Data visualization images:
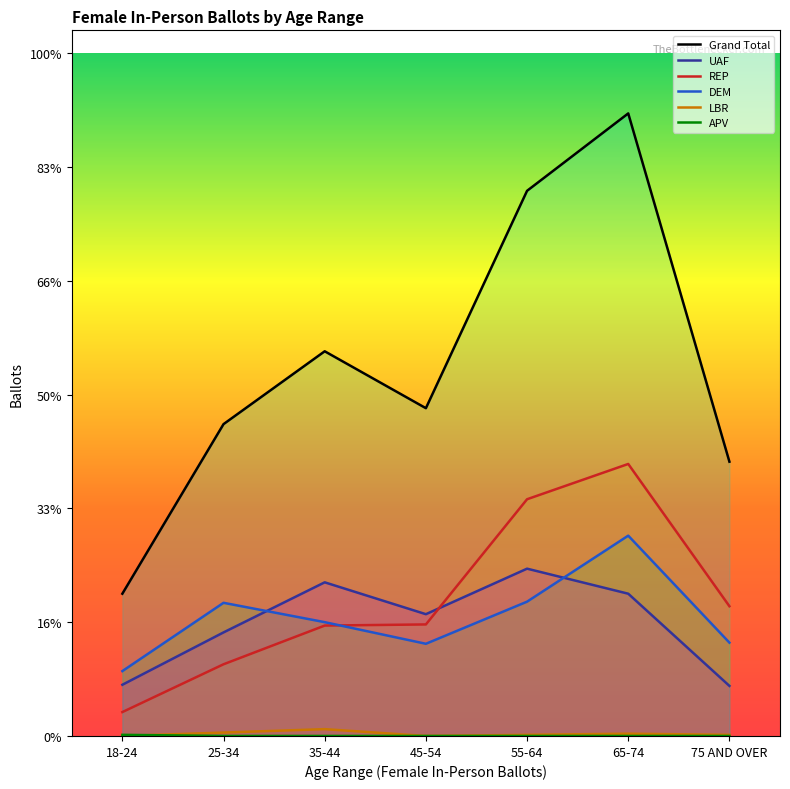

What is the greatest value displayed?

547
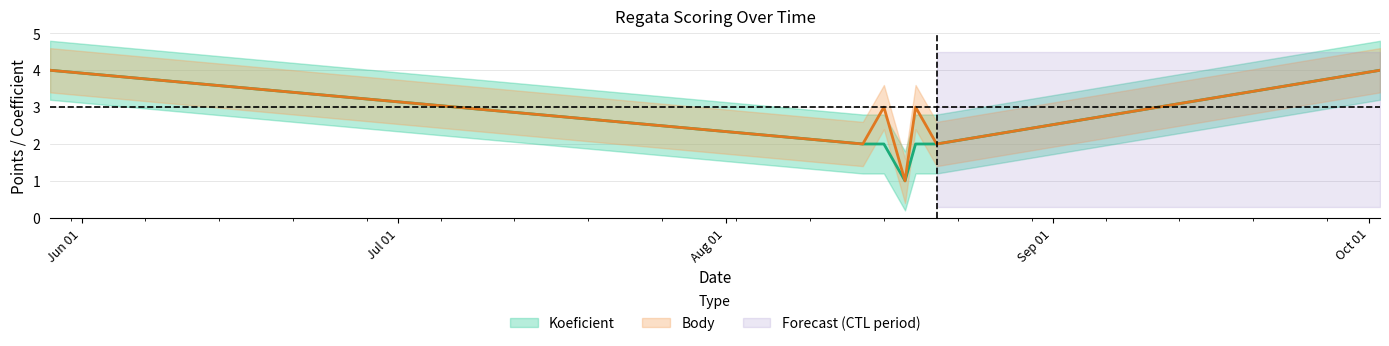

Reading left to right, transcribe all the data shown in this chart.

Koeficient: 2021-05-29=4	2021-08-14=2	2021-08-16=2	2021-08-18=1	2021-08-19=2	2021-08-21=2	2021-10-02=4
Body: 2021-05-29=4	2021-08-14=2	2021-08-16=3	2021-08-18=1	2021-08-19=3	2021-08-21=2	2021-10-02=4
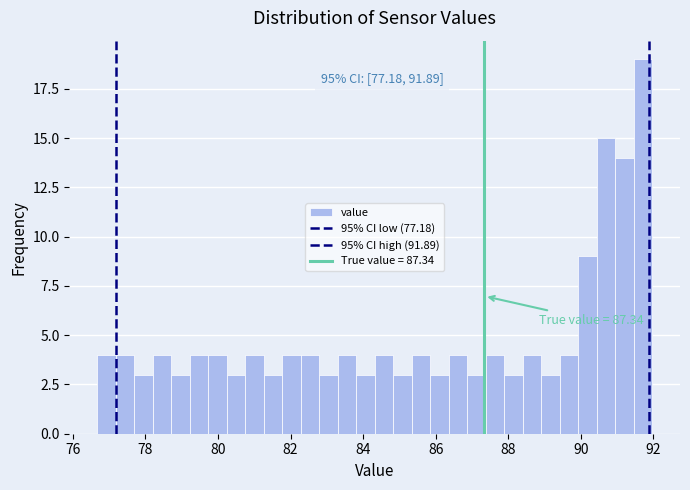

Around what value on the x-axis is the tallest bar? Give the approximate position of its centre, as read against the axis.

91.8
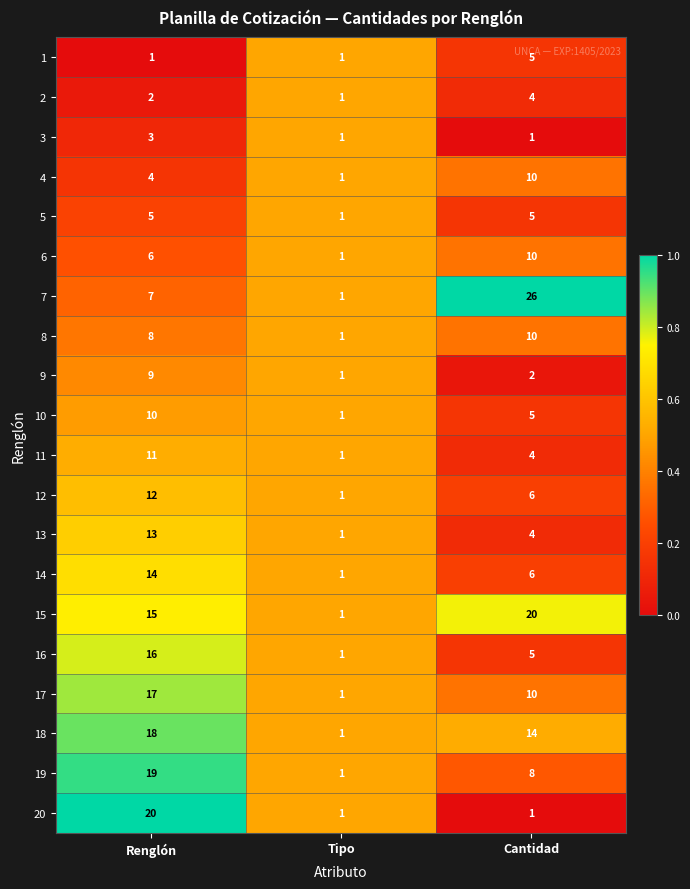

What is the difference between the maximum and minimum values in the 19 series?

18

PROBLEM: Reproduce the text of all four items above word for word, leaving out the pictures.

THE ANSWER:
What is the greatest value displayed?

547

Reading left to right, transcribe all the data shown in this chart.

Koeficient: 2021-05-29=4	2021-08-14=2	2021-08-16=2	2021-08-18=1	2021-08-19=2	2021-08-21=2	2021-10-02=4
Body: 2021-05-29=4	2021-08-14=2	2021-08-16=3	2021-08-18=1	2021-08-19=3	2021-08-21=2	2021-10-02=4

Around what value on the x-axis is the tallest bar? Give the approximate position of its centre, as read against the axis.

91.8

What is the difference between the maximum and minimum values in the 19 series?

18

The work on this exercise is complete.